A coordination compound $CrCl_3.4H_2O$ precipitates silver chloride when treated with silver nitrate. The molar conductance of its solution corresponds to a total of two ions. What is the formula of the compound?

$[Cr(H_2O)_4Cl_2].Cl$

The correct answer is Option (4) → $[Cr(H_2O)_4Cl_2].Cl$

Complete statement:

The coordination compound is $[Cr(H_2O)_4Cl_2]Cl$.

Reasoning:

1. Information from molar conductance

It corresponds to a total of two ions in solution.

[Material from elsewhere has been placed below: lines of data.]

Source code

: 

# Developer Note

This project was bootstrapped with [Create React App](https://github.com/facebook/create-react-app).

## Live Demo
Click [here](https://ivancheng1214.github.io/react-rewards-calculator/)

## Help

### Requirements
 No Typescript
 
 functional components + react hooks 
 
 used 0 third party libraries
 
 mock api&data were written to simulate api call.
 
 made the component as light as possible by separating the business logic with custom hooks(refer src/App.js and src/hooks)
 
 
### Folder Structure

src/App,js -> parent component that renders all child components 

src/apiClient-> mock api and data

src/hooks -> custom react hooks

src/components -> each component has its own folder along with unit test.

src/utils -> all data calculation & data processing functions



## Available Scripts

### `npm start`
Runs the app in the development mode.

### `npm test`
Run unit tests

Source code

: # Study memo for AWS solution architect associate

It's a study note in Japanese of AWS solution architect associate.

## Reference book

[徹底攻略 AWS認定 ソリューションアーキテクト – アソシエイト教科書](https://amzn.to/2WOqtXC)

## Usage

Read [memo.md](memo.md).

So the compound must dissociate as:

$\text{[complex]}^+ + \text{Cl}^{-}$

This means only one chloride ion is outside the coordination sphere (as counter-ion).

2. Information from $AgNO_3$ test

It precipitates $AgCl$, so at least one $Cl^-$ must be free (ionic) in solution.

Hence, exactly one chloride is outside the complex.

3. Total composition is $CrCl_3.4H_2O$

So total:

$Cr = 1$

$Cl = 3$

$H_2O = 4$

If $1\, Cl^-$ is outside, then $2\, Cl^-$ must be inside the coordination sphere.

Thus the complex part is:

$[Cr(H_2O),Cl_2]^+$

and the full compound is:

$[Cr(H_2O)_4Cl_2]Cl$

Why other options are incorrect:

• $[Cr(H_2O)_4]Cl_3$ → gives 4 ions (1 complex + 3 $Cl^-$)
• $[CrCl_3].4H_2O$ → no free $Cl^-$ ions for $AgCl$ precipitation
• $[Cr(H_2O)_3Cl_3].H_2O$ → no ionic chloride

So the correct answer is:

$[Cr(H_2O)_4Cl_2]Cl$